• _Objective_: Reproduce word for word the part of the summer project description that opens with the words containing "- Write toy" and closes with "modified software works as it should.".

Summer Project for Nathan Manohar 2011
Context:
When we search for new physics at the LHC, we invariably design different signal regions that are sensitive to different types of new physics.
Typically these different signal regions differ substantially in the amount of background they receive from Standard Model sources.
Generally a given type of new physics is expected to contribute different amounts to these different signal regions.
We thus have a need to combine all signal regions statistically taking properly into account how much signal the new physics deposits into each.
E.g. it is immediately obvious that a region with a lot of background but little signal should be weighted differently into the result than a region with
lot's of signal and little background.
Goals of the project:
The project slices up into different steps as follows:
- Write software based on the statistical ideas implemented in LandS that combines N signal regions using statistical errors only.
- Write toy Monte Carlo to prove that your software works as it should. This entails generating many fictitious experiments drawn from random numbers, and showing that our software has the correct statistical behaviour.
- Modify the software to be able to take into account systematic errors that are correlated across the different signal regions. While you are at it, also implement the easier case of uncorrelated systematic errors. It's ok to cover only two cases, 100% correlated and 100% uncorrelated.
- Modify toy Monte Carlo to prove that your modified software works as it should.
In the end, we will want to use your software in the same sign dilepton search we are doing, and expect to publish with the full dataset for 2011 from CMS.
In that analysis, we distinguish most likely 5 signal regions as follows:
- "high" lepton pT, i.e. a leading lepton with pT .gt. 20 GeV? and a trailing lepton .gt. 10 GeV? .
- High MET low HT
- High MET high HT
- low MET high HT
- "low" lepton pT and .NOT. high lepton pT, i.e. electrons with pT as low as 10 GeV? and muons all the way down to 5 GeV? .
- High MET high HT
- low MET high HT
The low pT leptons always require high HT because of event triggering.
I'll add some example numbers for you later, and either Aneesh, Yanjun, or fkw can explain what all of this means at some point.
For now, all you need to know is that we want to use your software to combine roughly 5 signal regions or so for a publication
in late 2011 or early 2012.
Implementation Suggestion:
Your statistics program will be driven by external inputs.
It's probably easiest to drive it from just one file, with different flags identifying different portions of the input directives.
E.g. imagine something like this:
[data observed]
#Region1 ....
0 3 16
[bkg data predicted]
# Region1 errorRegion1 Region2 errorRegion2 ...
2.3 0.9 4.0 2.0 16.0 3.3
[signal data]
# x-scan y-scan Region1 errorRegion1 Region2 errorRegion2 ...
250 250 23.0 0.3 40.0 2.0 1.2 0.3
300 250 .... you get the idea
[error correlation on signal]
#relative error in % correlation yes/no for each region
20.0 1 1 1 0 0
25.0 0 0 0 1 1
10.0 1 1 1 1 1
... etc. ... you get the idea ...
[error correlation on bkg]
... same idea as for signal ...

• _Record set_:

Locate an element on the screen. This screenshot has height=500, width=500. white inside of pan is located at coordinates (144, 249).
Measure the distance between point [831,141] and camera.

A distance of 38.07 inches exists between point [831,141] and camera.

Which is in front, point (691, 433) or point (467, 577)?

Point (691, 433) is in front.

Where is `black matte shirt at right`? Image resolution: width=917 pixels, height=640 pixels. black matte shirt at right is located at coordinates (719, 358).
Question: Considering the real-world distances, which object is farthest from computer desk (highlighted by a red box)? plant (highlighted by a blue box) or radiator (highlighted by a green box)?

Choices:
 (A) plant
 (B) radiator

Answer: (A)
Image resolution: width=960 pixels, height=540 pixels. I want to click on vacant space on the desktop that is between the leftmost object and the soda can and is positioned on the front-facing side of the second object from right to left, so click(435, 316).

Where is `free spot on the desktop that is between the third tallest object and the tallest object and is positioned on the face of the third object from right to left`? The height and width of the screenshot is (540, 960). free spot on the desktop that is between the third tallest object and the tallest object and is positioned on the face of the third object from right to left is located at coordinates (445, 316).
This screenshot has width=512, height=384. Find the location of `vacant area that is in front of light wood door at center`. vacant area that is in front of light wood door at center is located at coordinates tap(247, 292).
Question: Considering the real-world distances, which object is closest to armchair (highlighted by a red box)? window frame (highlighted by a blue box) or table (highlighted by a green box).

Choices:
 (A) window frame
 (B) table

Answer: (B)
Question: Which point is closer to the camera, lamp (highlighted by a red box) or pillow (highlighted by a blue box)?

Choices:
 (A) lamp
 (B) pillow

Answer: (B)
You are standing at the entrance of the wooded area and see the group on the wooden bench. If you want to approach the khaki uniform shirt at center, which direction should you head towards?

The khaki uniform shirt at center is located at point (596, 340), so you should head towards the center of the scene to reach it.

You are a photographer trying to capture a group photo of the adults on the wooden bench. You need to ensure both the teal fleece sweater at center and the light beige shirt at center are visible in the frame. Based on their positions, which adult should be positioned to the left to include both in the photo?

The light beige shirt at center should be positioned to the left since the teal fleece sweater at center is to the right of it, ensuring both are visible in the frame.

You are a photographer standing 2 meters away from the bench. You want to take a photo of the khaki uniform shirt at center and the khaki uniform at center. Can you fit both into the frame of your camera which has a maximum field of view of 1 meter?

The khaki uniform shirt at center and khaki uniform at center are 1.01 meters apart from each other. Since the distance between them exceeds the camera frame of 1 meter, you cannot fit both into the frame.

• _Written solution_:
- Write toy Monte Carlo to prove that your software works as it should. This entails generating many fictitious experiments drawn from random numbers, and showing that our software has the correct statistical behaviour.
- Modify the software to be able to take into account systematic errors that are correlated across the different signal regions. While you are at it, also implement the easier case of uncorrelated systematic errors. It's ok to cover only two cases, 100% correlated and 100% uncorrelated.
- Modify toy Monte Carlo to prove that your modified software works as it should.